K. B. SAHAY AS CHIEF MINISTER OF BIHAR WELCOMING THE FIRST CITIZEN OF INDIA DR. S. RADHAKRISHNAN |
KRISHNA BALLABH
SAHAY
-A CRITICAL APPRAISAL
A. MUNIM, M.A.
President,
Dr. S. Radhakrishnan Center of Social & Cultural Studies, Patna
Dr. S. K. Sinha, the scholar Chief Minister of
Bihar, uttered the following in a public meeting at Hazaribagh-“People ask me
why I give extraordinary importance to K. B. Sahay. My reply is- Yes, I do so because I know him. I know his exquisite merits. At that distant point of time,
he stood first in English literature in the B.A. Honours examination in the entire university.
And had he not joined the freedom movement, he would have become an I.C.S.”
This comment came from a profound scholar, a fiery speaker and a matchless
orator.
K. B. Sahay remained in active politics for long
fifty years i.e. from 1920 till his death in 1974 as a result of a car accident
near Hazaribagh town. Keeping to the schedule of brevity, there were, in my
opinion, three features in his long political life which dominated him, gripped
him and motivated him. First and foremost was the economic or agrarian problem
of the teeming millions of the kisans, who still from 70% of Bihar’s total
population. The abolition of the Zamindari System was no doubt, the greatest
achievement of K. B. Sahay. People are prone to talk glibly and even shed tears
(of course crocodile tears) for the sufferings and the hardships of the poor
kisans. But K. B. Sahay, bold, dynamic and democratically-minded as he was, cut
the Gordian knot. He thus proved a Messiah to the kisans, who were proverbially
poor, destitute and downtrodden.
K. B. Sahay fully realized the rights, duties, and
responsibilities of the minorities, particularly the Muslims, who are the
largest minority community in India. He had numerous Muslim friends. He had
intimate knowledge about their language and their sentiments, their rights and
the responsibilities. He held liberal views on the language issue. Like a
far-sighted administrator, he had the guts to declare that Hindi, the National
Language, should spread gradually and not at one stroke.
The third remarkable feature of K. B. Sahay’s
multifaceted personality was, undoubtedly his brilliant administrative acumen.
He was tireless in going through all the files minutely, critically and
methodically. He had the proverbial patience to wade through the intricacies of
papers and documents. He had an uncanny memory. He did not indulge in gossips
while he interviewed a large number of people daily. His decisions on numerous
administrative issues were quick, firm and decisive. He did not soft-paddle the
problems. He did not know the art of putting off the matters of appeasing or
accommodating unreasonable persons. In this context, the fate of the famous or
infamous Brett Circular is a classic example.

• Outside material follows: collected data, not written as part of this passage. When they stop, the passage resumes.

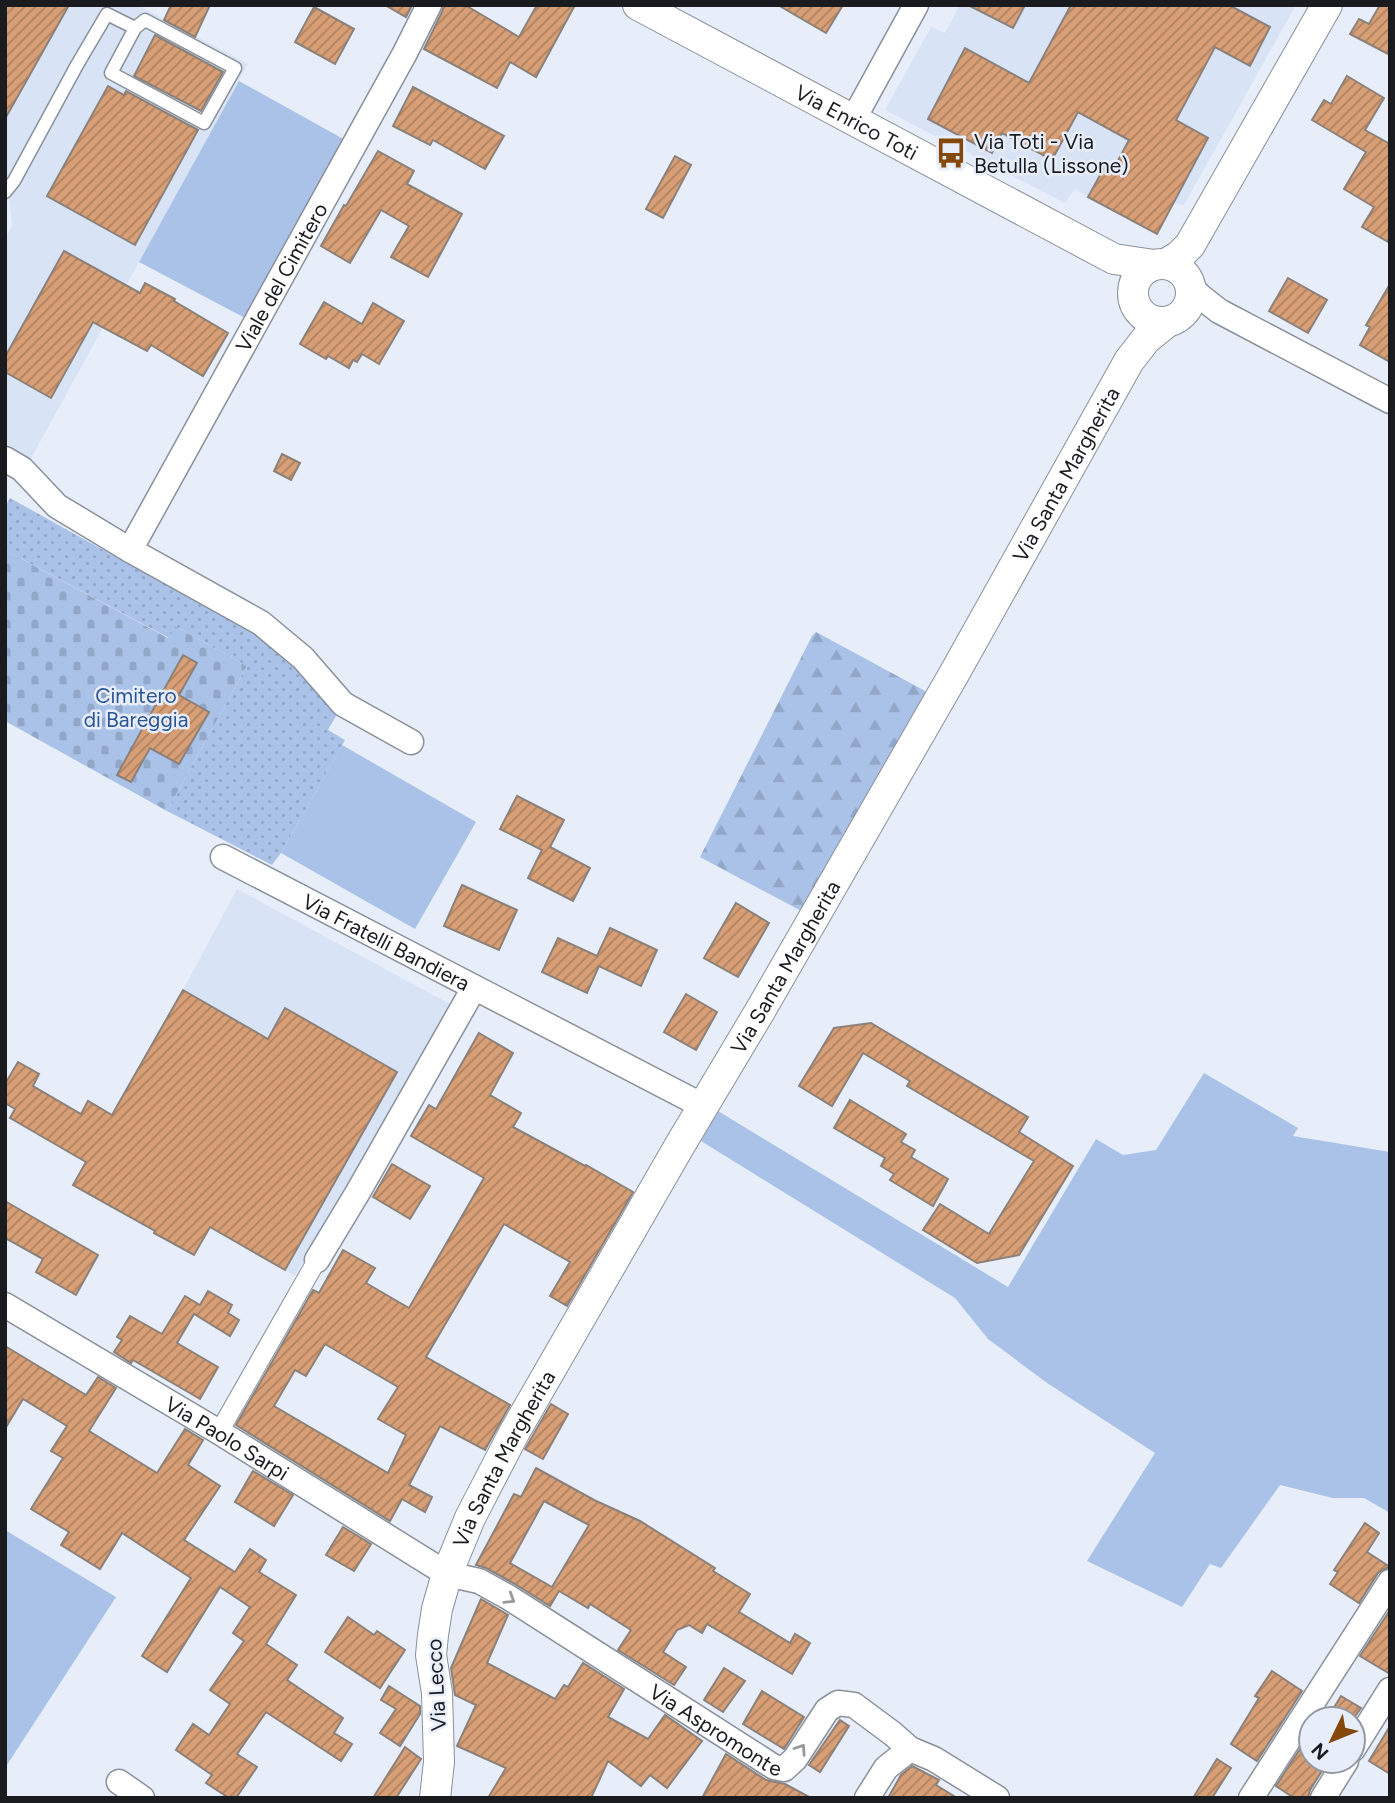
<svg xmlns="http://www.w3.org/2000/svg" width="1395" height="1803" viewBox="0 0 1395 1803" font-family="Figtree,sans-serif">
	<defs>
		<pattern id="forest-firs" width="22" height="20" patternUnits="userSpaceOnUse" patternTransform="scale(1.75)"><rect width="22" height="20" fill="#aac2e8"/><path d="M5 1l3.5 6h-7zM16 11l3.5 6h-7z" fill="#92a6c7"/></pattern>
		<pattern id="cemetery-stones" width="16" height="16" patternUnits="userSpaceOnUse" patternTransform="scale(1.75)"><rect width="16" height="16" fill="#aac2e8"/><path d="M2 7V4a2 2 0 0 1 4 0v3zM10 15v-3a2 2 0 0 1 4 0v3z" fill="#92a6c7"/></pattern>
		<pattern id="park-dots" width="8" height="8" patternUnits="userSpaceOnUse" patternTransform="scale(1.75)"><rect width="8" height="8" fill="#aac2e8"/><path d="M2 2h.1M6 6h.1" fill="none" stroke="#92a6c7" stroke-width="1.8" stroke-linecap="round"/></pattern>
		<pattern id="building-hatch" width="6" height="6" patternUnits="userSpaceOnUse" patternTransform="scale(1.75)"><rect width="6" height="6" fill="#d89f76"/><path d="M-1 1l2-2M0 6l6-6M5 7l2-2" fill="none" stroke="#ae8160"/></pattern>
	</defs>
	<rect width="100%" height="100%" fill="#e7eef9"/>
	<g fill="#d8e3f5">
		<polygon points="5,5 138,5 248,64 30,460 5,446 5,239 12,226 9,198 5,196"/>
		<polygon points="960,5 1296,5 1184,205 1174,203 1088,197 1075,189 1065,203 885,110 931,27 945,33"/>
		<polygon points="237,889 450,1004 295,1276 210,1227 194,1255 154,1233 174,1199 150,1185 131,1218 73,1185 183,990"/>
	</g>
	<g fill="#aac2e8">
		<polygon points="239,81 347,141 247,319 139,262"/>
		<polygon points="342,745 476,822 415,929 281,853"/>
		<polygon points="1204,1073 1298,1128 1293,1136 1390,1152 1390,1513 1364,1498 1333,1498 1280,1485 1221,1568 1210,1564 1182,1607 1087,1561 1155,1453 1047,1383 988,1339 955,1298 701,1141 718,1111 1008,1287 1096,1139 1123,1155 1156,1150"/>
		<polygon points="5,1530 116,1597 5,1768"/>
	</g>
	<polygon fill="url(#forest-firs)" points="816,632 927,692 805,913 700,857 812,636"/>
	<polygon fill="url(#cemetery-stones)" points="5,550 168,638 175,626 247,666 167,811 5,721"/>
	<polygon fill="url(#park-dots)" points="10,498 267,641 311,682 337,714 328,730 345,740 281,853 272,865 167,811 247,666 175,626 169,638 5,550 5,507"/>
	<g fill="url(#building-hatch)" stroke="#8c817a" stroke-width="2" fill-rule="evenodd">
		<polygon points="5,5 69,5 5,119"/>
		<polygon points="171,5 210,5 195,37 164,20"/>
		<polygon points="385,5 412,5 406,17"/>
		<polygon points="444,5 465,5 519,37 537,5 575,5 536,77 510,62 497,88 424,49 442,12"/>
		<polygon points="778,5 843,5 826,33"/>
		<polygon points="968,5 1025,5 1013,28"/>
		<polygon points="1071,5 1229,5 1270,27 1250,66 1215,47 1176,120 1208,138 1157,234 1088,197 1105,166 1113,170 1129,140 1078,112 1052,160 1002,133 992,153 928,119 965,48 1029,83"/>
		<polygon points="1380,5 1390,5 1390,55 1350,34 1359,19 1369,24"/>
		<polygon points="314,7 354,29 335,64 295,42"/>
		<polygon points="155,35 223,72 201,111 134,76"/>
		<polygon points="1347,76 1384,98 1365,130 1390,144 1390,243 1362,227 1374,207 1344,189 1366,152 1312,120 1324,100 1331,104"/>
		<polygon points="108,86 124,95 126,91 198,130 135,245 47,196"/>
		<polygon points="413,87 504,136 485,169 433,140 430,145 393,126"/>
		<polygon points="378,151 414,171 407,184 462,214 428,277 391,257 409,226 381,210 350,263 321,246 344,205 346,206"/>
		<polygon points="675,156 691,165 663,218 646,209"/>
		<polygon points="64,251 140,293 145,283 175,299 174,301 228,333 203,376 151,345 147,351 93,322 51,398 5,372 5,357"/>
		<polygon points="1288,278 1327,300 1308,333 1269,311"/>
		<polygon points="1390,284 1390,362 1360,345 1370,327 1366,325"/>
		<polygon points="324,302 362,324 373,303 404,321 379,364 362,354 357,362 353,360 349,368 328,356 326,359 300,344"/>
		<polygon points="282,454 300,463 291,480 274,471"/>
		<polygon points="183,655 197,663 179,695 209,712 179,764 150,748 131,782 117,775"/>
		<polygon points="517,796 564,820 550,847 590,868 573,901 528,878 542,850 500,829"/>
		<polygon points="462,885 517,910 499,950 444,926"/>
		<polygon points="736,903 769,923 738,977 704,958"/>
		<polygon points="610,928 657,950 641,986 599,966 587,993 542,972 558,938 597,956"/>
		<polygon points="183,990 268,1039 285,1008 397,1072 285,1270 210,1227 194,1255 154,1233 155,1231 73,1185 86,1162 10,1118 15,1109 5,1103 5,1084 18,1062 39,1074 33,1086 81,1114 88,1101 112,1115"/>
		<polygon points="686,994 717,1012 696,1050 664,1032"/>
		<polygon points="871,1023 1028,1117 1019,1132 1073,1166 1019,1255 977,1263 923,1230 940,1204 989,1234 1034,1161 907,1086 910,1081 863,1053 832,1106 799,1086 834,1028"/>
		<path d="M479,1033L513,1053L490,1095L521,1113L513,1127L585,1166L586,1165L633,1192L567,1306L550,1296L570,1262L504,1224L426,1357L510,1405L485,1450L440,1426L409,1485L432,1497L425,1512L402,1499L390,1521L236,1425L313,1290L319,1293L343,1250L375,1268L366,1283L409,1308L484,1178L411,1136L429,1105L436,1109ZM325,1344L398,1387L378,1419L406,1435L388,1473L274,1406L295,1370L306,1376Z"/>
		<polygon points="850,1100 906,1134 901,1142 915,1150 911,1157 948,1179 933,1206 890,1180 894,1174 881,1166 885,1158 834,1128"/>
		<polygon points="392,1164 430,1186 410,1219 373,1197"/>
		<polygon points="5,1201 98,1255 76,1295 36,1272 43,1259 5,1238"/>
		<polygon points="208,1291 232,1305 228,1313 239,1320 230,1336 194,1314 177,1343 218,1367 200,1399 133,1360 131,1363 114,1352 122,1340 117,1337 130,1316 162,1334 185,1296 200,1305"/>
		<polygon points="5,1346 86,1395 98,1377 116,1388 89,1431 157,1473 185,1429 203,1440 188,1465 220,1486 184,1540 235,1572 250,1549 266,1560 259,1572 296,1595 266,1644 297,1665 287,1680 343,1718 334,1733 352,1744 341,1761 266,1712 237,1754 257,1767 236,1798 229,1798 206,1783 212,1775 176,1750 193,1724 209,1735 230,1704 210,1690 244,1641 233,1633 250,1607 220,1587 167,1672 142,1656 191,1578 122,1533 100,1569 61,1545 69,1532 31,1509 63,1458 51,1451 67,1426 23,1399 5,1429"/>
		<polygon points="551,1404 568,1414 543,1459 525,1449"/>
		<path d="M536,1468L594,1500L640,1521L715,1568L713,1571L750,1594L739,1612L790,1643L795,1634L810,1643L792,1674L707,1624L702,1633L689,1625L677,1630L663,1652L686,1667L674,1685L618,1650L631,1630L590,1604L588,1608L559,1591L550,1606L515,1584L486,1568L476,1565L514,1494L521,1497ZM544,1501L589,1525L552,1587L510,1563Z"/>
		<polygon points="253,1471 293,1495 274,1526 235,1502"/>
		<polygon points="1365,1523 1379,1533 1367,1552 1390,1567 1384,1569 1378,1573 1359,1603 1330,1584 1338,1572 1334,1570"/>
		<polygon points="343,1527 371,1544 354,1571 326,1555"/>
		<polygon points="481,1599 508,1615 487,1663 555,1699 564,1685 568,1687 583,1663 624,1689 608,1717 648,1739 665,1715 702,1741 667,1788 650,1775 641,1786 608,1761 591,1798 488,1798 506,1768 457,1746 476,1705 455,1695 451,1668"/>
		<polygon points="1390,1610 1390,1674 1360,1656"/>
		<polygon points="348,1617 374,1635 377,1631 405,1650 380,1688 325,1652"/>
		<polygon points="724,1668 745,1681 723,1712 704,1700"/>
		<polygon points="1272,1671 1302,1691 1257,1761 1231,1744 1259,1698 1255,1696"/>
		<polygon points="389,1686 420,1706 420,1714 400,1746 380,1733 396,1709 381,1700"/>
		<polygon points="762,1691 804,1717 784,1749 743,1724"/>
		<polygon points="1341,1696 1361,1708 1353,1719 1327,1719"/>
		<polygon points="840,1720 849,1726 820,1772 809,1765"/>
		<polygon points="1390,1726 1390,1774 1369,1761"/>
		<polygon points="1311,1732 1311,1761 1328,1761 1310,1790 1308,1798 1294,1798 1276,1786"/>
		<polygon points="405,1747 421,1759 396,1798 373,1798"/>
		<polygon points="726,1754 766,1780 785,1784 811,1798 702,1798"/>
		<polygon points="1217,1759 1231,1768 1212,1798 1193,1798"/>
		<polygon points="912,1766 939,1780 936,1785 957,1798 888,1798 901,1775"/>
	</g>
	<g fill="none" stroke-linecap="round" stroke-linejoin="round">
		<g stroke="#8a909a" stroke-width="15">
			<g id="service">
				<polygon points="145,20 235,68 204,123 111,73 135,28"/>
				<polyline points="5,192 14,181 77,65 107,14 135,28"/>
			</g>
		</g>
		<g stroke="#8a909a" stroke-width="20">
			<polyline id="pedestrian" points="219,1432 317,1260"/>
		</g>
		<g stroke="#8a909a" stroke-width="27">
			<g id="minor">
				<polyline points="853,120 916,5"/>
				<polyline points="1191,287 1200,296 1219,311 1390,401"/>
				<polyline points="5,459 22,469 57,506 130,550 261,623 303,658 343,704 411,742"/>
				<path id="s1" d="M130,550L405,53L429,5"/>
				<path id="s2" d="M223,857L703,1106"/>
				<polyline points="317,1260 358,1192 474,988"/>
				<path id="s3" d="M5,1305L219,1432L447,1574L479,1581L508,1597L774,1767L784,1769L795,1759L827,1710L838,1703L854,1705L893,1734L910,1749L934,1759L997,1798"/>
				<polyline points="1353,1749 1390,1690"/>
				<polyline points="119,1782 142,1798"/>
				<polyline points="867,1798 886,1768 910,1749"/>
				<polyline points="1251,1798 1390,1582"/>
				<polyline points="1323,1798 1346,1761"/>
			</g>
		</g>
		<g stroke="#8a909a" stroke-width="32">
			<g id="tertiary">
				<path id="s4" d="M638,5L1114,259L1154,265"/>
				<circle cx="1162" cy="293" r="29"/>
				<polyline points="1166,264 1179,256 1190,245 1327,5"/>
				<path id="s5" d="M435,1798L439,1762L437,1693L431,1655L433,1635L437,1609L447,1574L470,1518L514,1433L680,1145L760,1011L954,674L1129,361L1146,339L1166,323"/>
			</g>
		</g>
		<use href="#service" stroke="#fff" stroke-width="12"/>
		<use href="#pedestrian" stroke="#fff" stroke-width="18"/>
		<use href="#minor" stroke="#fff" stroke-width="24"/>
		<use href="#tertiary" stroke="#fff" stroke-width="30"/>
	</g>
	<defs><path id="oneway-chevron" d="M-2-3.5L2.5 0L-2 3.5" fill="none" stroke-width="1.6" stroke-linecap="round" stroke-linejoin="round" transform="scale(1.75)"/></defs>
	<g stroke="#98989a">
		<use href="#oneway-chevron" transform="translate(510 1599) rotate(32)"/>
		<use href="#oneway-chevron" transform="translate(801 1749) rotate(-56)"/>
	</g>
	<defs>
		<g id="bus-bare" transform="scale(2.415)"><path d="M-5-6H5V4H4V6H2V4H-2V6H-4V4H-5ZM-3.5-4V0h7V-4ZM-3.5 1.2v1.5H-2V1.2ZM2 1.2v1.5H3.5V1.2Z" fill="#85470a" stroke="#e7eef9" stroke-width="2.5" paint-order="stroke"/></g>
	</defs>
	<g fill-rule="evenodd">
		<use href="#bus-bare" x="951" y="153"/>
	</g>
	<g text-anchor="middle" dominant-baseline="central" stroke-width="5" stroke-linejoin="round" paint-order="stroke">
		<g font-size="21" fill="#191b1f" stroke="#e7eef9">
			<text stroke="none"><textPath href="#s4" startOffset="248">Via Enrico Toti</textPath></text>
			<text stroke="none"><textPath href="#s1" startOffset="312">Viale del Cimitero</textPath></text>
			<text stroke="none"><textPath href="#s5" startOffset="1489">Via Santa Margherita</textPath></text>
			<text stroke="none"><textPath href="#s2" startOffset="184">Via Fratelli Bandiera</textPath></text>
			<text stroke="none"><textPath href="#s5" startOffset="922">Via Santa Margherita</textPath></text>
			<text stroke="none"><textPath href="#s3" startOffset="259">Via Paolo Sarpi</textPath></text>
			<text stroke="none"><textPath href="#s5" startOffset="355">Via Santa Margherita</textPath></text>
			<text transform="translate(436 1685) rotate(-93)">Via Lecco</text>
			<text stroke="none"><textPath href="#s3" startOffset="830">Via Aspromonte</textPath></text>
		</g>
		<g font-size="21" fill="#191b1f" stroke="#e7eef9" text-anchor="start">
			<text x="974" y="141">Via Toti - Via<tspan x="974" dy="24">Betulla (Lissone)</tspan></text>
		</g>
		<g font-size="21" fill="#2b5496" stroke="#e7eef9">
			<text x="136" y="695">Cimitero<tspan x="136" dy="24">di Bareggia</tspan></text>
		</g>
	</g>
	<rect width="1395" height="1803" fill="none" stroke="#191b1f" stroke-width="14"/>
	<g transform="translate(1332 1740) rotate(227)"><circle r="33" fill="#e7eef9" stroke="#959aa2" stroke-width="2"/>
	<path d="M0-5L12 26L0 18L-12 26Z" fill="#85470a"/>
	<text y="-10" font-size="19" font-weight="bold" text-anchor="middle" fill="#191b1f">N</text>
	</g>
</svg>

K. B. Sahay, in the first
Congress ministry formed in 1937 and headed by Dr. Sri Krishna Sinha, was only
Parliamentary Secretary, attached with the Chief Minister. To put it very
briefly, Mr. W. B. Brett, I.C.S. as Chief Secretary to the then Bihar
government, had issued a circular to all Commissioners of Divisions and Heads
of Departments curtailing the powers of the ministers by quoting Rule 13 of the
Rules of Executive Business. It was a rude challenge and an open affront to the
elected Congress Government. K. B. Sahay took up the challenge on behalf of the
Congress ministry in consultation with the Chief Minister Dr. S. K. Sinha. The
circular had to be withdrawn on the 24th December 1937 signed by the
same Chief Secretary Mr. W. B. Brett. The British civilian had to eat humble
pie. K. B. Sahay had cornered W. B. Brett.
K. B. Sahay, indeed, the greatest and the most
efficient administrator Bihar has ever produced so far during the
post-independence period. It is not a hyperbole. This is the Truth.